Innocent slips up, M&S saves some money and rabbits sell cars
Innocent Drinks’ recent media embarrassment shows that even the most progressive brands have to stay firmly on their toes when it comes to sustainability, as scrutiny mounts on the integrity of their green claims.
Climate change campaigners at Rising Tide (don’t worry, they want less climate change, not more) usually reserve their sometimes petulant wrath for oil majors such as Shell and BP. Now they have turned their attention to companies, such as the fruit smoothie maker, that perhaps care a little more about what the campaigners think.
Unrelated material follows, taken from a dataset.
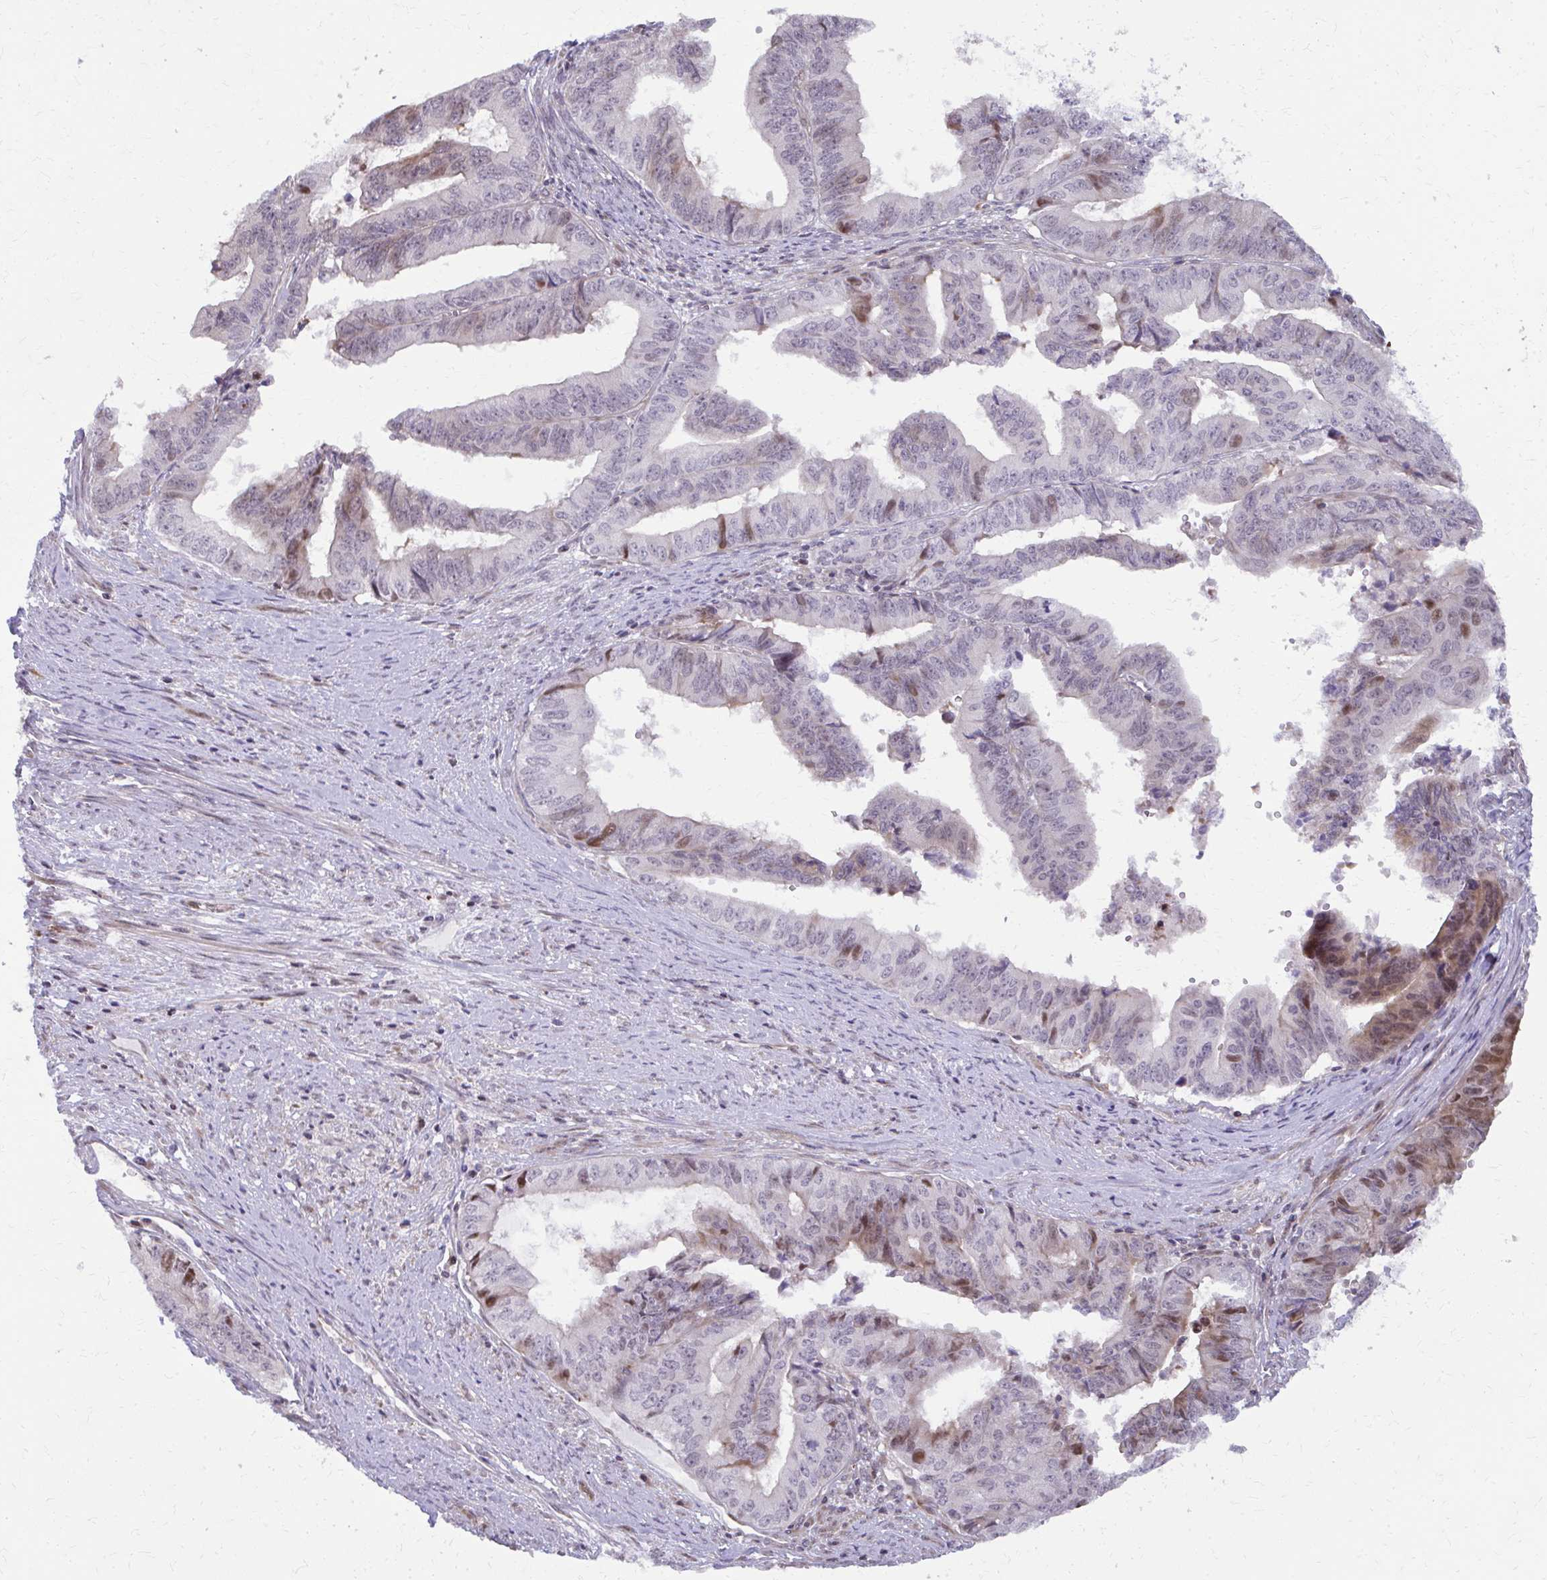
{"staining": {"intensity": "moderate", "quantity": "<25%", "location": "cytoplasmic/membranous,nuclear"}, "tissue": "endometrial cancer", "cell_type": "Tumor cells", "image_type": "cancer", "snomed": [{"axis": "morphology", "description": "Adenocarcinoma, NOS"}, {"axis": "topography", "description": "Endometrium"}], "caption": "Tumor cells reveal low levels of moderate cytoplasmic/membranous and nuclear staining in about <25% of cells in human endometrial adenocarcinoma. (DAB (3,3'-diaminobenzidine) IHC, brown staining for protein, blue staining for nuclei).", "gene": "MAF1", "patient": {"sex": "female", "age": 65}}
Rising Tide has accused innocent of greenwash for wrongly claiming in its publicity that it does not transport its fruit via road. Innocent founder Richard Reed admitted to the Telegraph newspaper that some of the company’s fruit is blended outside the UK and then driven in lorries in Europe before being bottled in Britain.
Reed said that since moving production overseas, innocent had some misleading information on its website about only transporting fruit by “boat or rail”. The company has corrected this to say it will only carry fruit by “land or sea”. It will continue to avoid moving goods by air.
Innocent also points out that blending fruit in Rotterdam, the port where all its fruit comes into, is better for its carbon footprint than moving it all uncrushed to the UK for processing into its drinks. The company has promised to be more open with customers about where and how its products are made in future.
Canadians mostly do not believe a word of companies’ green claims, or so says a new survey. The study of 1,500 Canadians finds that most consumers in Canada believe that corporate environmental claims are just marketing ploys.
But then the survey, by research wizards at the Gandalf Group, also says that “80% of Canadians consider the environmental impact of their purchasing decisions”.
Interestingly, the survey indicated that two-thirds of Canadians do not believe that it costs more to produce green products. While this is certainly true some of the time, perhaps companies marketing in Canada have shot themselves in the foot when it comes to pushing premium sustainability-related products with over-eager marketing.
The survey shows that recycling was the winning issue among our northern American chums, but apparently only 38% of them would consider paying more for energy-efficient appliances.
If the customer really is king, companies will have to work harder to please sustainability-minded Canadians. There’s more at www.consumerology.ca.
Bags of tricks
When it started charging customers for plastic carrier bags, Marks & Spencer must have known the move would not prove universally popular. One contrarian-minded blogger, on the Fake Plastic Souks blog, may speak for many shoppers angry at how the UK retailer has passed on the costs of bags to customers while bagging some free, positive, media coverage for itself.
M&S gives the 1.85p profit it makes on the 5p bag charge to Groundworks, an environmental charity. The remaining 3.15p covers the costs of the bag. M&S saves the £12.4m cost of the 394m plastic food bags it hands out every year – a sum now paid for by customers.
The blogger says: “We get inconvenienced but all keep quiet about it because we’re, well, just terribly British. More fool us. I think it’s crap that M&S has got us to pay for its bags and dressed it up as a ‘green’ initiative. If it really gave a hoot, it’d match the donation the hapless consumer is being forced to make – in M&S’s name.”
In response, M&S said that since it introduced charging in May, it has seen an 80% reduction in the number of carrier bags used by customers and raised more than £200,000 for Groundwork.
A spokesman said: “The overwhelming majority of our customers support charging and are already helping us to make a huge difference by bringing their own bags in with them when they shop with us.”
An eco blogger, calling himself Frog, spotted a masterful example of some superb over-egging of the sustainability pudding by Toyota.
The carmaker famous for selling the Prius hybrid is promoting its RAV4 diesel sports utility vehicle in the US with the tagline: “The car nature wants to own”. The advertisement features three rabbits – presumably representing nature – standing on each other’s shoulders to get a look into the car.
Greenwasher guesses that Toyota’s next environmental or community initiative may feature rabbits being taught to drive in line with their inclusivity agenda.